Dans un atelier où l'on produisait des lingots de plutonium, deux
ouvriers aux allures de Bibendum scient un tube d'acier. Couverts d'une
combinaison rose étanche, gonflée pour que la surpression
interdise tout contact avec des particules radioactives, ils ne peuvent
travailler que deux heures par jour.
60.000 FÛTS À "EMBALLER"
Parfois, des robots
prennent le relais. Pour assainir une salle de filtration des gaz de ventilation,
deux chenillettes dotées d'un bras articulé, commandées
à distance, se partagent le travail : l'une tient une tôle,
que l'autre découpe, sous l'oeil de la caméra d'un petit
robot explorateur. Les machines sont lentes : il faudra cinq ans pour ce
seul local. Afin d'accélérer les opérations, des caméras
gamma ont été mises au point.

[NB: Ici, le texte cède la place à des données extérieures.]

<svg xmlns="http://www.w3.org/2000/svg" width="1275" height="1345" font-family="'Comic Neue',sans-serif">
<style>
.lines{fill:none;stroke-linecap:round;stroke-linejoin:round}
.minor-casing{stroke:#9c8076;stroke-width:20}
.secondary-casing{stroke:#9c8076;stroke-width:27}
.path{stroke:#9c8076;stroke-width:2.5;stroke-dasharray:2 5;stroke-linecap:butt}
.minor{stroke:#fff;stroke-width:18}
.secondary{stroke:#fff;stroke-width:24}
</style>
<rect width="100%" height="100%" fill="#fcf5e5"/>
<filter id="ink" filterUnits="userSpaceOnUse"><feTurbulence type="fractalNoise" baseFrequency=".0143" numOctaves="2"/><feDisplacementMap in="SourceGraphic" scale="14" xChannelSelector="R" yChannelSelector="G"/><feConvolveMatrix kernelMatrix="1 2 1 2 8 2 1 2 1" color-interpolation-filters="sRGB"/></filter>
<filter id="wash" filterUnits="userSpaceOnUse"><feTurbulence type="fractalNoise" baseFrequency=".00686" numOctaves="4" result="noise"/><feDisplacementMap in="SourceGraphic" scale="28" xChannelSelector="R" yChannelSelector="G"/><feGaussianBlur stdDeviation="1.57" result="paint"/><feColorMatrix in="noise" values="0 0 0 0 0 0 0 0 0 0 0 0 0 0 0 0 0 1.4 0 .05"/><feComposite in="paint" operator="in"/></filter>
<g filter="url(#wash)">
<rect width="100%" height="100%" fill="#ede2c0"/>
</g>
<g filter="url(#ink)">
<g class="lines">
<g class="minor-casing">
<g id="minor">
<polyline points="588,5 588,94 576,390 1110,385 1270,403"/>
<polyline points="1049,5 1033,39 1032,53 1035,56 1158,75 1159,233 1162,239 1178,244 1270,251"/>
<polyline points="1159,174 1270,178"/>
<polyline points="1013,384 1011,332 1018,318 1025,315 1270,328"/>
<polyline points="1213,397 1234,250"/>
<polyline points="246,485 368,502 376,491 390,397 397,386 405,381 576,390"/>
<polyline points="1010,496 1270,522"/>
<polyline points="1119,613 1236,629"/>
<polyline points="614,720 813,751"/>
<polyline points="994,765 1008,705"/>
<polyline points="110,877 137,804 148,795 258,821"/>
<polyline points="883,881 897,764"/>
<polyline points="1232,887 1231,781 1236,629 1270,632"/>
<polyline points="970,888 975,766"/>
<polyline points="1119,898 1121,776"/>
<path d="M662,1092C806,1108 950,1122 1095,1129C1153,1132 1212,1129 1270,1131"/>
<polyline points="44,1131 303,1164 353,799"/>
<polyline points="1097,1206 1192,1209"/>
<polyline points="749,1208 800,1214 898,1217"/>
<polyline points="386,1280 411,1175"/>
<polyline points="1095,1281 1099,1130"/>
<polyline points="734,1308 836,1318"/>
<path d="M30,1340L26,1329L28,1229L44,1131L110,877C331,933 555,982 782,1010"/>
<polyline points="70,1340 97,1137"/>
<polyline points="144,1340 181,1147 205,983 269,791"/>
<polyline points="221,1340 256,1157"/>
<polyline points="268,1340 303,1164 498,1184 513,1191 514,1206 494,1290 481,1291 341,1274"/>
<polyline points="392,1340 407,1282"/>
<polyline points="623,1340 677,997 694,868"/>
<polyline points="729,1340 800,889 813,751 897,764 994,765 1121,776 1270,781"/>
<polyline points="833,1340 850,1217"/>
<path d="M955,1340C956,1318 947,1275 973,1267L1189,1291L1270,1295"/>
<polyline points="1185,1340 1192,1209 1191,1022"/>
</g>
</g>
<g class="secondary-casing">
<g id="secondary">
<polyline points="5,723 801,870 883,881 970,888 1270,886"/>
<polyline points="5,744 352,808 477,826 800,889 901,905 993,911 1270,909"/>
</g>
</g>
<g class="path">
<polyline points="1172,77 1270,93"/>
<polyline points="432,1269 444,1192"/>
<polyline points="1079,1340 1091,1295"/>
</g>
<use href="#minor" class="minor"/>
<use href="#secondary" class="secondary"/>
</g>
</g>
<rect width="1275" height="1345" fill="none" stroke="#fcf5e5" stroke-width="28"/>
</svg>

Elles sont capables de détecter
à distance les "points chauds", à travers l'acier des canalisations
et des fûts.
Dès l'origine,
UP1 a produit des déchets radioactifs, coulés alors dans
de simples fûts pétroliers. La pratique était de les
immerger en mer. Quand des traités internationaux ont mis fin à
ce mode de "gestion", les fûts ont été empilés
dans des casemates. Il en reste 60.000 à emballer dans de nouvelles
coques d'inox. Soit trente ans d'activité.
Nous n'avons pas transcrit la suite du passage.